On the local news at noon today, while Marie & I were eating lunch, we learned of a young unmarried local woman who'd given birth on her parents' basement floor and immediately murdered her newborn babe by stabbing it over a hundred times. "Whatever became of infant adoption in America?" I asked Marie. So, Jane, what has become of it? Harry & Margaret loved to remind me of the hoops they were compelled to jump through in order to adopt me in 1949. (As well it should have been, of course.) I'm asking you this in your capacity as an anthropologist. I realize that sometime in the 1970's & 80's, it became pandemically fashionable for young American women (particularly within the lower socioeconomic strata) to (mostly pretend to) take a stab at single parenting, with their offspring more often than not ending up being (usually, mostly) haphazardly raised by the grandparents (meaning the young mother's mother).

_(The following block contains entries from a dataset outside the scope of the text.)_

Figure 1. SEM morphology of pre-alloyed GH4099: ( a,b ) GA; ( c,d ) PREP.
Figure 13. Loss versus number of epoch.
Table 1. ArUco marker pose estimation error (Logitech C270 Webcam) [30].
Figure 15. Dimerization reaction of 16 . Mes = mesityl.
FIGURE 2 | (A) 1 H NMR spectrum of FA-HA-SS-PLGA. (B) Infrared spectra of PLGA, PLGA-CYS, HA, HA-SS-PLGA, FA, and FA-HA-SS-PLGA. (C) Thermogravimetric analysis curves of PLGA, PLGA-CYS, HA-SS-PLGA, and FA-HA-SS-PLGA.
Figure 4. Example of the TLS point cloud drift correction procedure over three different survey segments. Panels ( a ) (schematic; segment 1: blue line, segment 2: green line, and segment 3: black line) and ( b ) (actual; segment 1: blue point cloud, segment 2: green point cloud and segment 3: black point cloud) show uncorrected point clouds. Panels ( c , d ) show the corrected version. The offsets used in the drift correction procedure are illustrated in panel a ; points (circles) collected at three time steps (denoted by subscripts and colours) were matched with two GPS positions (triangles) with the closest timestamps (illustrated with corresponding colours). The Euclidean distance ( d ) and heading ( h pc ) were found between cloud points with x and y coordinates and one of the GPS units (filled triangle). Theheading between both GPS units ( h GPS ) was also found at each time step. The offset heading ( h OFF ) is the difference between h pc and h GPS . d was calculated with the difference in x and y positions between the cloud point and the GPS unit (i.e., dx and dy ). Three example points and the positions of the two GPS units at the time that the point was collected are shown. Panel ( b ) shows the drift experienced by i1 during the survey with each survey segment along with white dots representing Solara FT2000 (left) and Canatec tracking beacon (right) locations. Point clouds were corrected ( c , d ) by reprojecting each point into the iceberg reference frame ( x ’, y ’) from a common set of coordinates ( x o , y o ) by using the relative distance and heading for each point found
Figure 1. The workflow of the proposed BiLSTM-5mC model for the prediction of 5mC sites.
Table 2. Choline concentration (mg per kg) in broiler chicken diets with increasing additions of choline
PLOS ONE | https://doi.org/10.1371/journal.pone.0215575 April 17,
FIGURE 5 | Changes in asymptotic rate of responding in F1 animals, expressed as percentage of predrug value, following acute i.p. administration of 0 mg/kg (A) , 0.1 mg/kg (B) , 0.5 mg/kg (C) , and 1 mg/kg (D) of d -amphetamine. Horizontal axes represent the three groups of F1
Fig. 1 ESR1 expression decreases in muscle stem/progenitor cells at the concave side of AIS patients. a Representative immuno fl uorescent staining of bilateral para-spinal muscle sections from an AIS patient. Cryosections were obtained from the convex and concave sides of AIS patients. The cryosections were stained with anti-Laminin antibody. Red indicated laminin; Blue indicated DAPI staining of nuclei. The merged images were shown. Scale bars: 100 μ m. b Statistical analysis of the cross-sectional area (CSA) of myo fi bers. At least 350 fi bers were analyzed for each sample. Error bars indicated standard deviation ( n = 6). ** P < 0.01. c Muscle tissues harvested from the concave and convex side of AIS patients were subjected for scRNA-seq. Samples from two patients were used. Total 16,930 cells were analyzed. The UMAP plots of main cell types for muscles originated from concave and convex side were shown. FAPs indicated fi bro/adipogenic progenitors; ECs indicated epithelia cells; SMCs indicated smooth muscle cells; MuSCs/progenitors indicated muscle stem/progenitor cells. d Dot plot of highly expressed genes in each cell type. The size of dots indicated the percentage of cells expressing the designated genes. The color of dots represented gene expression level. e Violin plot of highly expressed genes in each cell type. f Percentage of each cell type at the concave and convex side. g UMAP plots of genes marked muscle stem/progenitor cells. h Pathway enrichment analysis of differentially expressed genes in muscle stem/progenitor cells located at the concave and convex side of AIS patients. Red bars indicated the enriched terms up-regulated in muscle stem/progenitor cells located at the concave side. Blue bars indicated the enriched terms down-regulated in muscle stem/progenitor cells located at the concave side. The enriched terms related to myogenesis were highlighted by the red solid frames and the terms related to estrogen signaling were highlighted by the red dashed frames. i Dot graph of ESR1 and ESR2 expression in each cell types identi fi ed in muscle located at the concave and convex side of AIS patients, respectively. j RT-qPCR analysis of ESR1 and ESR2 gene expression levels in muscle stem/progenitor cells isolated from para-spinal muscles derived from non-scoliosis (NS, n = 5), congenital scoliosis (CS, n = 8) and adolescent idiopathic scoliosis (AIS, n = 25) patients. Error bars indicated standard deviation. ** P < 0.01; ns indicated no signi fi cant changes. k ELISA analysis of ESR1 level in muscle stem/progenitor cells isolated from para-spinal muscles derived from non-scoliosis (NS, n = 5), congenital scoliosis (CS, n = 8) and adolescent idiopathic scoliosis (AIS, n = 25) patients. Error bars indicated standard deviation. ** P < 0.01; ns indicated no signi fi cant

Meanwhile, Jane, what became of all the public and private, religious and secular channels for the Harrys & Margarets of the 70's, 80's & 90's to adopt healthy young infants born inside these United States? I realize that I'm probably revealing a shameful degree of naivete in humbling myself to ask you this question. But I'm not completely blind; and part of what I've been seeing plainly has been that just a little over 100% of the American babies born to working class and lower class single mothers of EVERY race would be better off being adopted and raised by the 21st century equivalent of Harry & Margaret. All the evidence leads us to conclude that each and every one of these single mothers would be better off as well -- as would American society as a whole, not to mention biological "fathers" of these unadopted infants, many of whom end up in the 21st century version of debtors prison as a result of their inability to keep up their "child support" payments.
All that I've just insinuated as backdrop to the question I've asked you, Jane, must now be hidden within taboo and buried deep beneath "We must not say so" -- since I'm a lifelong liberal Democrat and civil rights activist who's not even supposed to be thinking these thoughts, because it might offend the pseudo-feminists and sundry other pseudo-liberals.